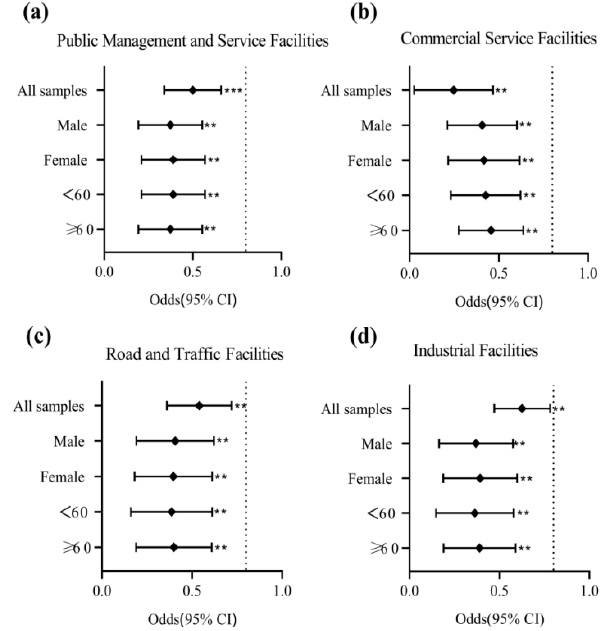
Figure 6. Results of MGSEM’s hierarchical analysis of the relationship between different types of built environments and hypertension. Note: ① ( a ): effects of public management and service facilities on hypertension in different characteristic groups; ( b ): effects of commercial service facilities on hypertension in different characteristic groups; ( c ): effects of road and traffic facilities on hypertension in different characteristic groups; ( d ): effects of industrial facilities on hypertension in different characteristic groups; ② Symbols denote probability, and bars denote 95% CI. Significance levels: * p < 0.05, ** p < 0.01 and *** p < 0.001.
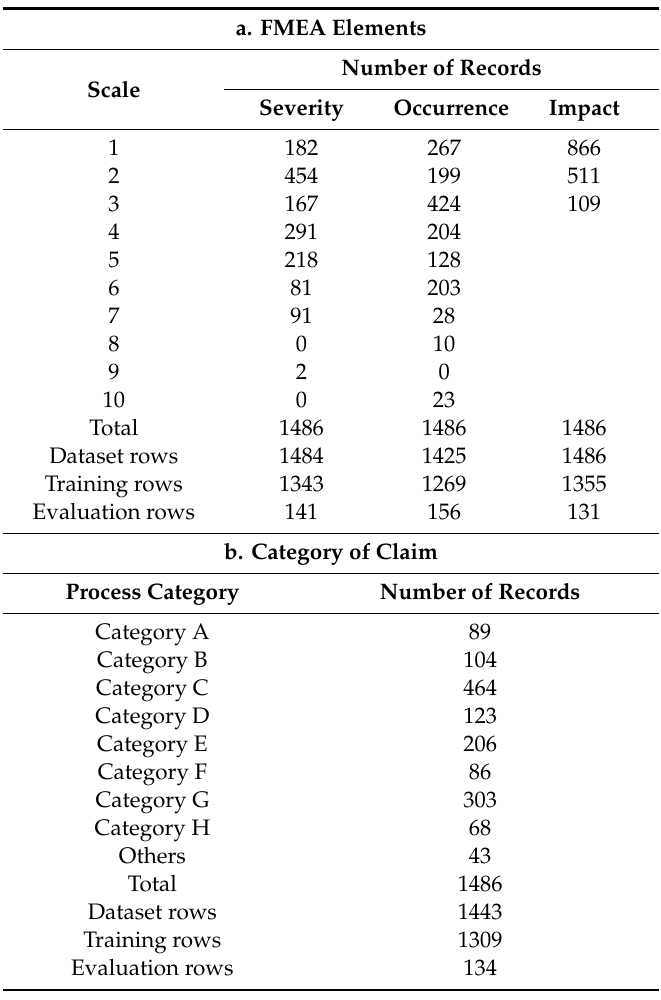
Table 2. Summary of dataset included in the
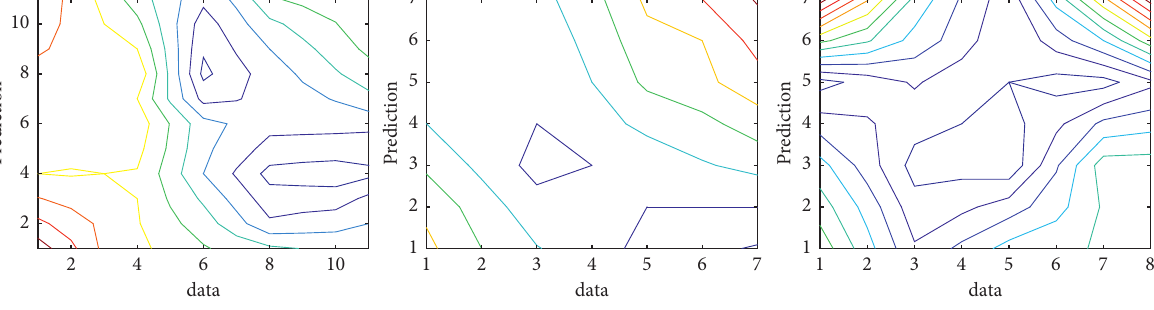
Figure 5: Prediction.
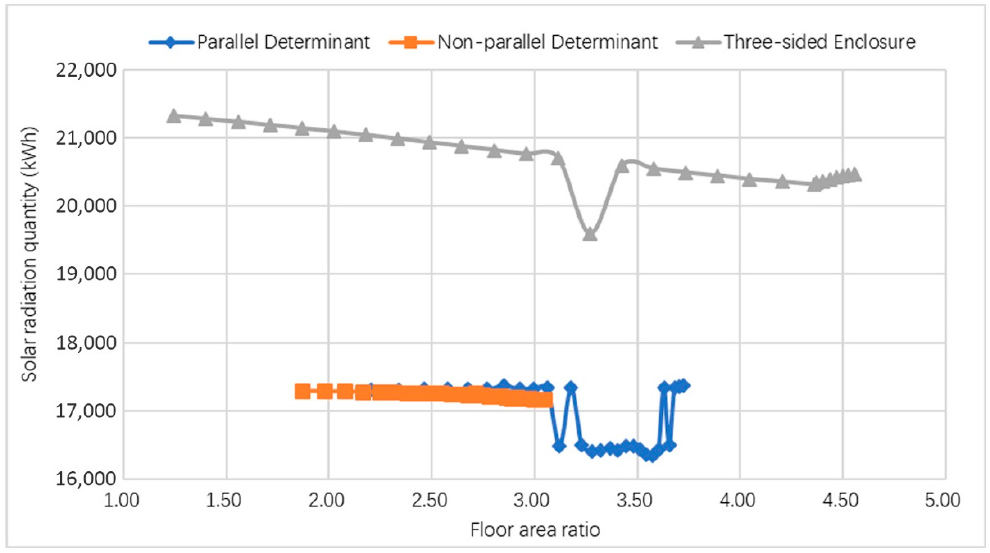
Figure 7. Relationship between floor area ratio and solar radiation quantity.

- - -

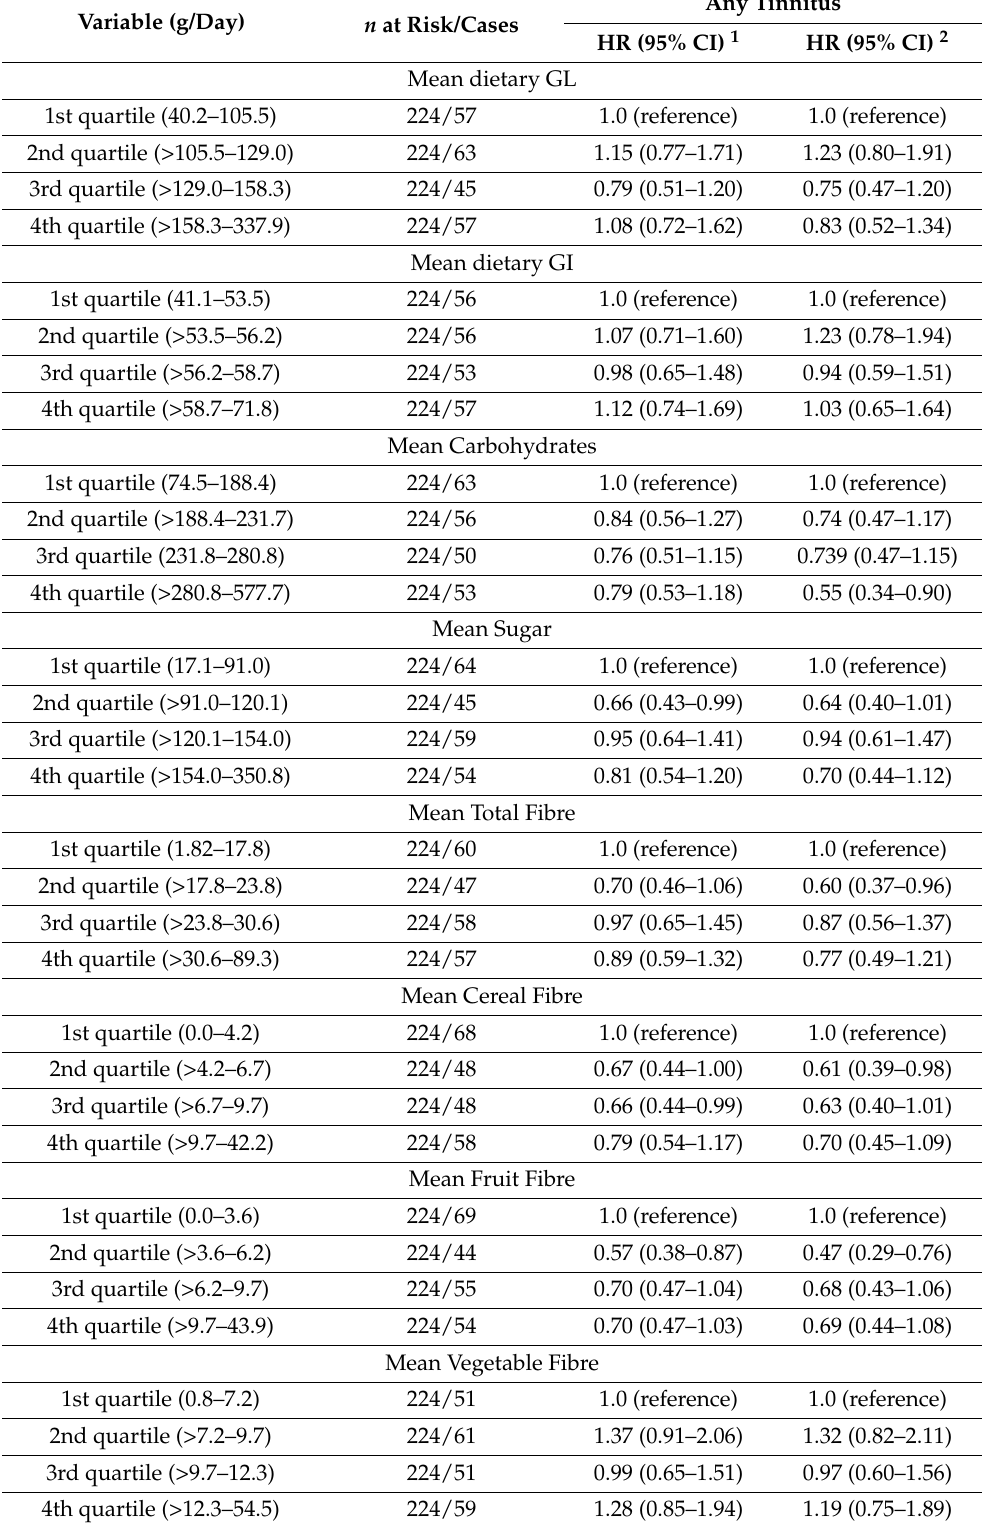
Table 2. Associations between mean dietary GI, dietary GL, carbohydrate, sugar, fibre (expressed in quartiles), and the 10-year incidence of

- - -

• [To do]: Above is the material; set down exactly its lines from the one containing "Figure 6. Results" down to the one containing "Figure 7. Relationship", both included, leaving out any pictures.

• [Worked solution]:
Figure 6. Results of MGSEM’s hierarchical analysis of the relationship between different types of built environments and hypertension. Note: ① ( a ): effects of public management and service facilities on hypertension in different characteristic groups; ( b ): effects of commercial service facilities on hypertension in different characteristic groups; ( c ): effects of road and traffic facilities on hypertension in different characteristic groups; ( d ): effects of industrial facilities on hypertension in different characteristic groups; ② Symbols denote probability, and bars denote 95% CI. Significance levels: * p < 0.05, ** p < 0.01 and *** p < 0.001.
Table 2. Summary of dataset included in the
Figure 5: Prediction.
Figure 7. Relationship between floor area ratio and solar radiation quantity.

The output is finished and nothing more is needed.